• _SUPPLIED ENTRIES_:
········
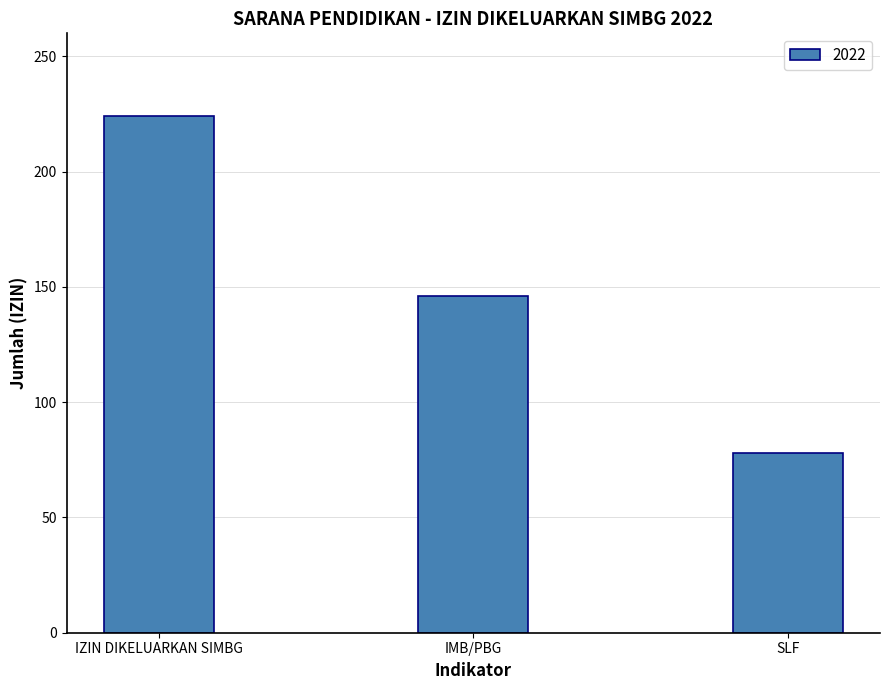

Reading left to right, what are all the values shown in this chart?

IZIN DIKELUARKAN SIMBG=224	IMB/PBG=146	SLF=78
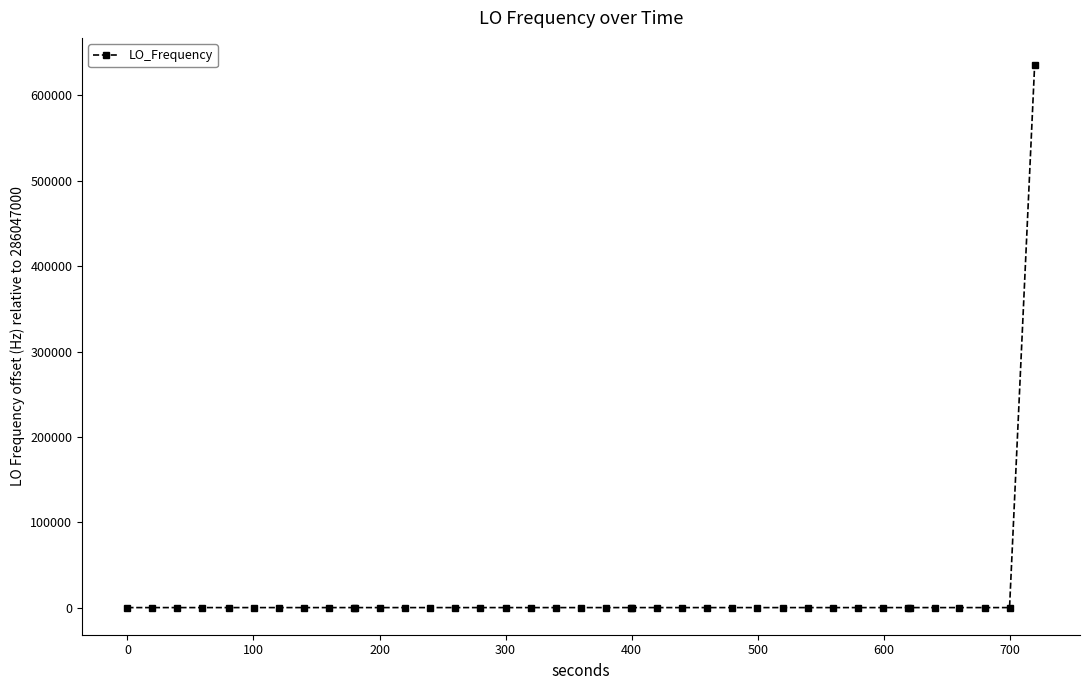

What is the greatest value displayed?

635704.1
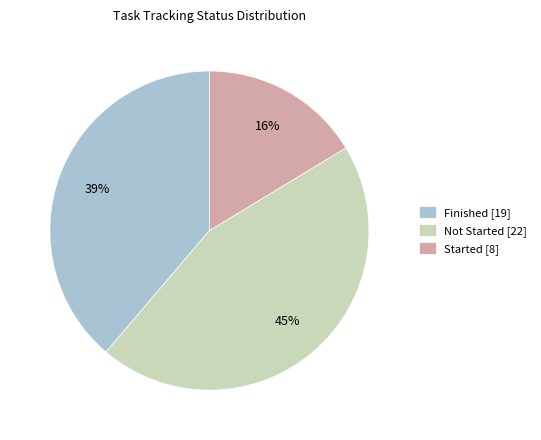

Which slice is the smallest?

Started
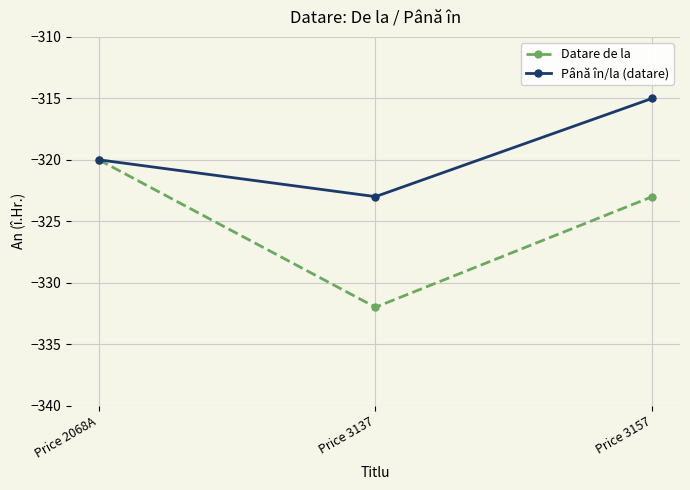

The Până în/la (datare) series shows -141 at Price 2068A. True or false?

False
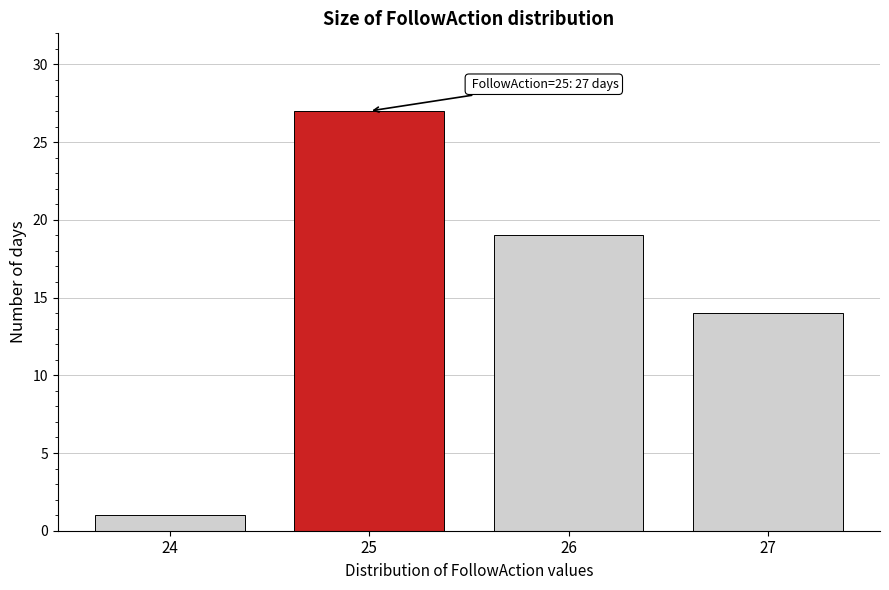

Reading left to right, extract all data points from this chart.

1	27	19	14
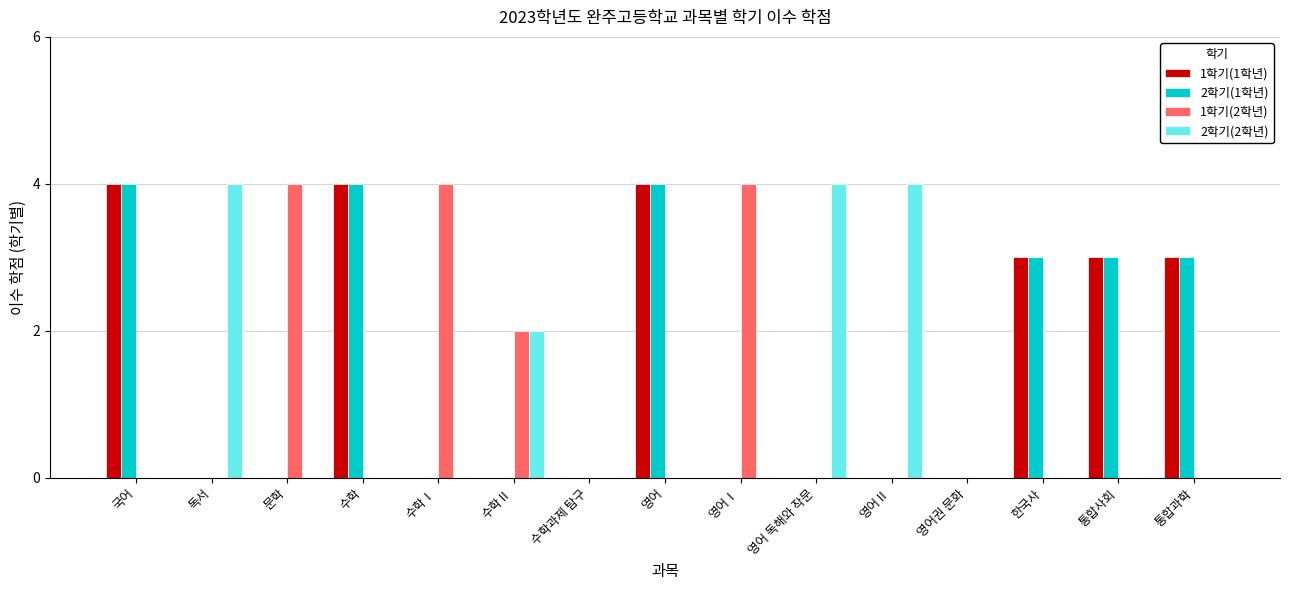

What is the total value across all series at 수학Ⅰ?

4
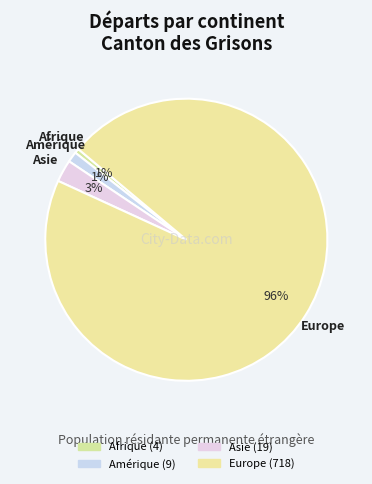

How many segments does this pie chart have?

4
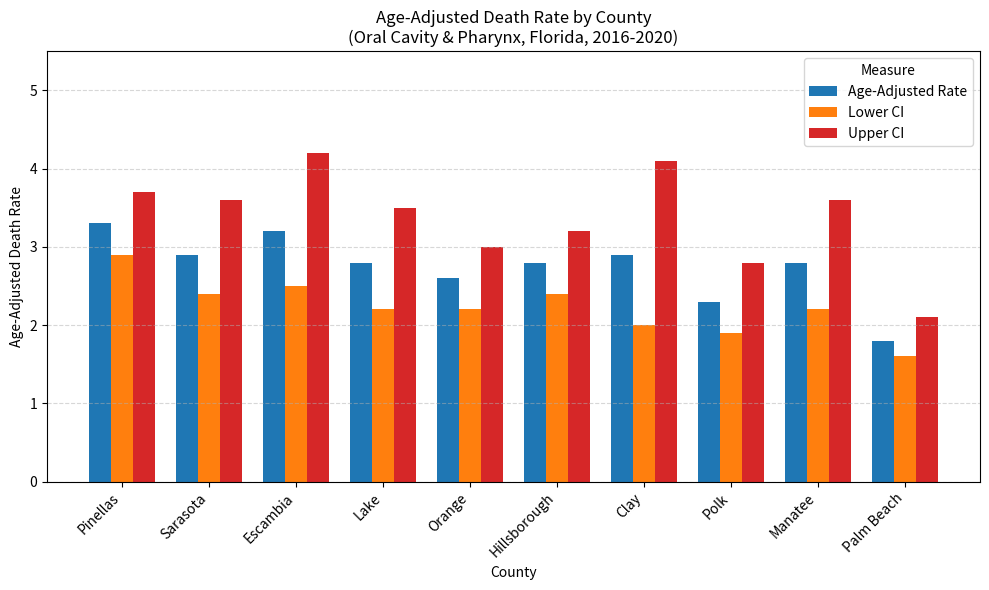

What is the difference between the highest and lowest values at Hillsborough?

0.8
········
• _EXERCISE_:
Repeat all of the entries above word for word, but leave the pictures out.

• _EXERCISE SOLUTION_:
Reading left to right, what are all the values shown in this chart?

IZIN DIKELUARKAN SIMBG=224	IMB/PBG=146	SLF=78

What is the greatest value displayed?

635704.1

Which slice is the smallest?

Started

The Până în/la (datare) series shows -141 at Price 2068A. True or false?

False

Reading left to right, extract all data points from this chart.

1	27	19	14

What is the total value across all series at 수학Ⅰ?

4

How many segments does this pie chart have?

4

What is the difference between the highest and lowest values at Hillsborough?

0.8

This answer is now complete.